6 Boxplots
Boxplots encode the five number summary of a numeric variable, and are more efficient than trellis displays of histograms for comparing many numeric distributions. The add_boxplot()
function requires one numeric variable, and guarantees boxplots are oriented correctly, regardless of whether the numeric variable is placed on the x or y scale. As Figure 6.1 shows, on the axis orthogonal to the numeric axis, you can provide a discrete variable (for conditioning) or supply a single value (to name the axis category).
p <- plot_ly(diamonds, y = ~price, color = I("black"),
alpha = 0.1, boxpoints = "suspectedoutliers")
p1 <- p %>% add_boxplot(x = "Overall")
p2 <- p %>% add_boxplot(x = ~cut)
subplot(
p1, p2, shareY = TRUE,
widths = c(0.2, 0.8), margin = 0
) %>% hide_legend()
If you want to partition by more than one discrete variable, you could use the interaction of those variables to the discrete axis, and coloring by the nested variable, as Figure 6.2 does with diamond clarity and cut. Another approach would be to use a trellis display, similar to Figure 13.9.
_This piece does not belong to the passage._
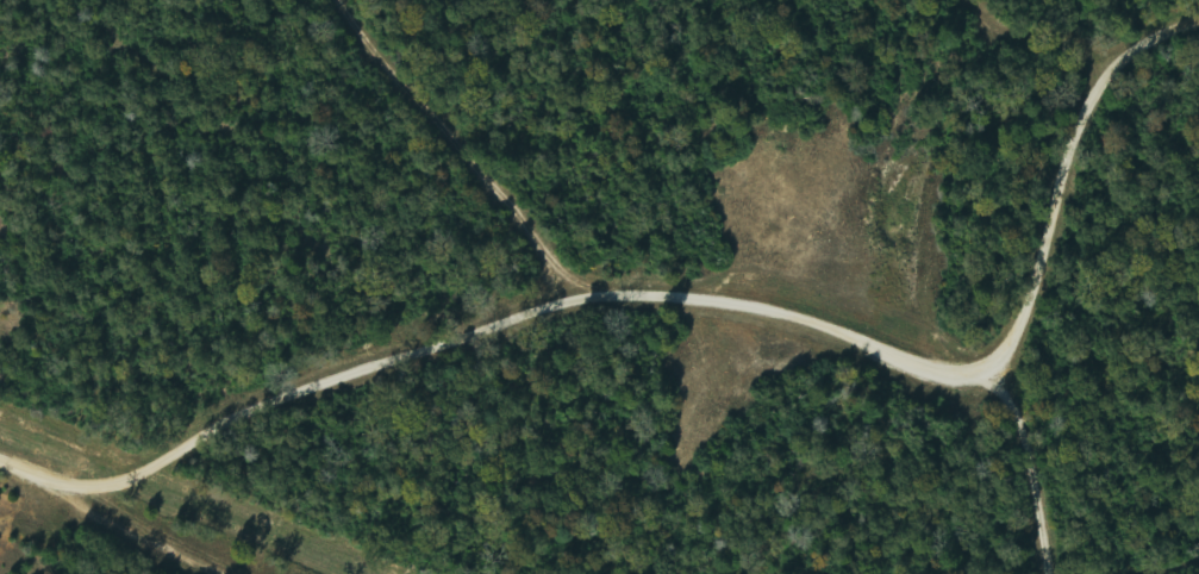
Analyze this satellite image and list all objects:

plot_ly(diamonds, x = ~price, y = ~interaction(clarity, cut)) %>%
add_boxplot(color = ~clarity) %>%
layout(yaxis = list(title = ""))
It is also helpful to sort the boxplots according to something meaningful, such as the median price. Figure 6.3 presents the same information as Figure 6.2, but sorts the boxplots by their median, and makes it immediately clear that diamonds with a cut of “SI2” have the highest diamond price, on average.
d <- diamonds %>%
mutate(cc = interaction(clarity, cut))
# interaction levels sorted by median price
lvls <- d %>%
group_by(cc) %>%
summarise(m = median(price)) %>%
arrange(m) %>%
pull(cc)
plot_ly(d, x = ~price, y = ~factor(cc, lvls)) %>%
add_boxplot(color = ~clarity) %>%
layout(yaxis = list(title = ""))
Similar to add_histogram()
, add_boxplot()
sends the raw data to the browser, and lets plotly.js compute summary statistics. Unfortunately, plotly.js does not yet allow precomputed statistics for boxplots.18
Follow the issue here https://github.com/plotly/plotly.js/issues/1059↩